In the analysis published on the Harvard Medical School Web site, the authors reported that in tracking surveys of Katrina survivors, one-fourth reported having nightmares about their experiences in the hurricane in the previous month, and half of all those who lived in New Orleans before the hurricane reported having nightmares.
More than half of the respondents (including more than three-fourth of New Orleans residents) reported being more irritable or angry than usual.
But the authors also found evidence of "an enormous amount of strength and personal growth."
In all, 88.5% respondents said that their experiences with the hurricane helped them develop a deeper sense of meaning or purpose in life, and faith in their own abilities to rebuild their lives was reported by 83.4% of the total sample, and 73.8% of the New Orleans residents.

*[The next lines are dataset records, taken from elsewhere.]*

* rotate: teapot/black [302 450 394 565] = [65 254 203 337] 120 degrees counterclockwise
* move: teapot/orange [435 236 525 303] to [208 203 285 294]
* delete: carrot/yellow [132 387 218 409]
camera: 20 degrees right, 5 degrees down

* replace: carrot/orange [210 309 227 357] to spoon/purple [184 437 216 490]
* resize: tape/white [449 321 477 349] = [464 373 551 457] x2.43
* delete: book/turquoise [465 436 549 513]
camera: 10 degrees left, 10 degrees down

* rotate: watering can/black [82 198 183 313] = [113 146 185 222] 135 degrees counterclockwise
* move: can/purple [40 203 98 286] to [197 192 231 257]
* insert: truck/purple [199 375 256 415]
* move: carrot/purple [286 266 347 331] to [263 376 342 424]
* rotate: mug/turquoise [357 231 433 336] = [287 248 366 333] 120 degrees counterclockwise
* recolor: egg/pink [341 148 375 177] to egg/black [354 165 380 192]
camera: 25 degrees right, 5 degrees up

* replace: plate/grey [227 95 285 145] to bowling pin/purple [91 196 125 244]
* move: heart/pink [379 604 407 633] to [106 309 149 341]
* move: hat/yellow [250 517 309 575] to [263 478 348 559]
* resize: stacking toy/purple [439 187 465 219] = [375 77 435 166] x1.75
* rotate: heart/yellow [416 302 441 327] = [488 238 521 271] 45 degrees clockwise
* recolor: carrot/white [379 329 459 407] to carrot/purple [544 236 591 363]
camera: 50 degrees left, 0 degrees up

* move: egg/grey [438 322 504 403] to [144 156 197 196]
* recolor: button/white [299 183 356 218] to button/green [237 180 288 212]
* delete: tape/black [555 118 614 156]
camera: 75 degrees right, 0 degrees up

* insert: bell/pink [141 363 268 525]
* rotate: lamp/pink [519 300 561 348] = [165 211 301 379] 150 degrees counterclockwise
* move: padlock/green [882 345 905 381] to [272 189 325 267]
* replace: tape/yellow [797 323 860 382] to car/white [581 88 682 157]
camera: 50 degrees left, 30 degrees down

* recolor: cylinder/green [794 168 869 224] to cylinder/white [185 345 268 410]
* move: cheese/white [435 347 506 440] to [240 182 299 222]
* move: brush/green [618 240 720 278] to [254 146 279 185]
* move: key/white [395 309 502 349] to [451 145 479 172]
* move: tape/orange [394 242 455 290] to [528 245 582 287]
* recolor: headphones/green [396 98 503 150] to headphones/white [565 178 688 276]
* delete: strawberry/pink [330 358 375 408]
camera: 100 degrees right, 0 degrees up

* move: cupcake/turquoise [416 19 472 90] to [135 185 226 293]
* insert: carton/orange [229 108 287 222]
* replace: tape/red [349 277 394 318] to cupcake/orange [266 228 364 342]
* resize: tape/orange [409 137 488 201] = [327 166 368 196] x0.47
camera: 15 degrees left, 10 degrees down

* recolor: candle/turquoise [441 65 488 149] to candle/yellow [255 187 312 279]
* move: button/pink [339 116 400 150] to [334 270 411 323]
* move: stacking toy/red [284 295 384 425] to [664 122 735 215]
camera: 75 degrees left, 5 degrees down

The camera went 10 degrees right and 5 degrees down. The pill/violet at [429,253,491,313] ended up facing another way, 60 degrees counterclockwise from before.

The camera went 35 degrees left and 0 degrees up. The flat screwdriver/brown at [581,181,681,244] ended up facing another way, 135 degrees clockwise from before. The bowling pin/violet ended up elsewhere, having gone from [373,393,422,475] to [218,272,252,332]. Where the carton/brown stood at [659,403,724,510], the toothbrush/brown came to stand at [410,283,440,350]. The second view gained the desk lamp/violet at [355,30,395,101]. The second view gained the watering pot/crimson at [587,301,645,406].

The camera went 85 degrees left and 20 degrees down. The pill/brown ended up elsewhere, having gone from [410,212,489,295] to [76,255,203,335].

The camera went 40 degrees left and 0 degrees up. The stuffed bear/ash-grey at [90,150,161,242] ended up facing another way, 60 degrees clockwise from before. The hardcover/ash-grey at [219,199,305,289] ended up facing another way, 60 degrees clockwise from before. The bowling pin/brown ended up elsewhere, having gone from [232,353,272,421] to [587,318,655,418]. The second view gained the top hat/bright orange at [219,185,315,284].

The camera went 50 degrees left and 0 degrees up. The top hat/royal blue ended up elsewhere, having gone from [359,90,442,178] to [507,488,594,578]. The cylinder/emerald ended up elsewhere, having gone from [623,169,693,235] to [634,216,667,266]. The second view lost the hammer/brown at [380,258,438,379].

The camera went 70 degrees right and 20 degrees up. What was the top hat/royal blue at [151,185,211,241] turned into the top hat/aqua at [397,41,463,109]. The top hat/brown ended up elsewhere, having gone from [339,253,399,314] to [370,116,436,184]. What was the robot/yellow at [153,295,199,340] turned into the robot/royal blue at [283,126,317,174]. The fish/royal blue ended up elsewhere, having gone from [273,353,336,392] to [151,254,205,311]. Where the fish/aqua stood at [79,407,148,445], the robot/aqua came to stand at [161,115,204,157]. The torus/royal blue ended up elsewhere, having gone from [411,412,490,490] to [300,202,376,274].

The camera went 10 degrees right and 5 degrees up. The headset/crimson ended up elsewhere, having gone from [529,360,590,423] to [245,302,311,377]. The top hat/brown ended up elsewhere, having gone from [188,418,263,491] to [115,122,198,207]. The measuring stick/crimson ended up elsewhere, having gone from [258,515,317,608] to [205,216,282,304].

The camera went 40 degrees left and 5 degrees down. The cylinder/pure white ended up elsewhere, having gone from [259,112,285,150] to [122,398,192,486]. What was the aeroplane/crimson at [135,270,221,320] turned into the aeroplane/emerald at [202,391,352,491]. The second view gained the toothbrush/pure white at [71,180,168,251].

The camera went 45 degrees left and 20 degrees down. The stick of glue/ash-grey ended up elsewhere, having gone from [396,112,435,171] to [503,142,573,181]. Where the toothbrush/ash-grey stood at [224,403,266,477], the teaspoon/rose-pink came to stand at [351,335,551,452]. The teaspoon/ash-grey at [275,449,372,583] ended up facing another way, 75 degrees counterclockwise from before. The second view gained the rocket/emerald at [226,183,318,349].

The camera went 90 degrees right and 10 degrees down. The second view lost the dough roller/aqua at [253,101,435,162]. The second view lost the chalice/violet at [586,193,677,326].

"It is important to recognize that this perception of strength is not something that was perceived by respondents to be there all along, even before the hurricane," the authors wrote, "but as something that respondents discovered in themselves as part of the process of struggling with the adversities caused by the hurricane."
They suggested personal growth reported by respondents might be protective against suicidality among Katrina survivors with clinically significant anxiety and depression.
The authors acknowledged that their findings are limited by the fact that they compared a survey of all people in a census district (pre-Katrina) with a randomly selected sample (post-storm). But the similarity of their findings to those of other studies estimating the prevalence of suicidal thoughts and mental illness following traumatic events lends credence to their results, they wrote.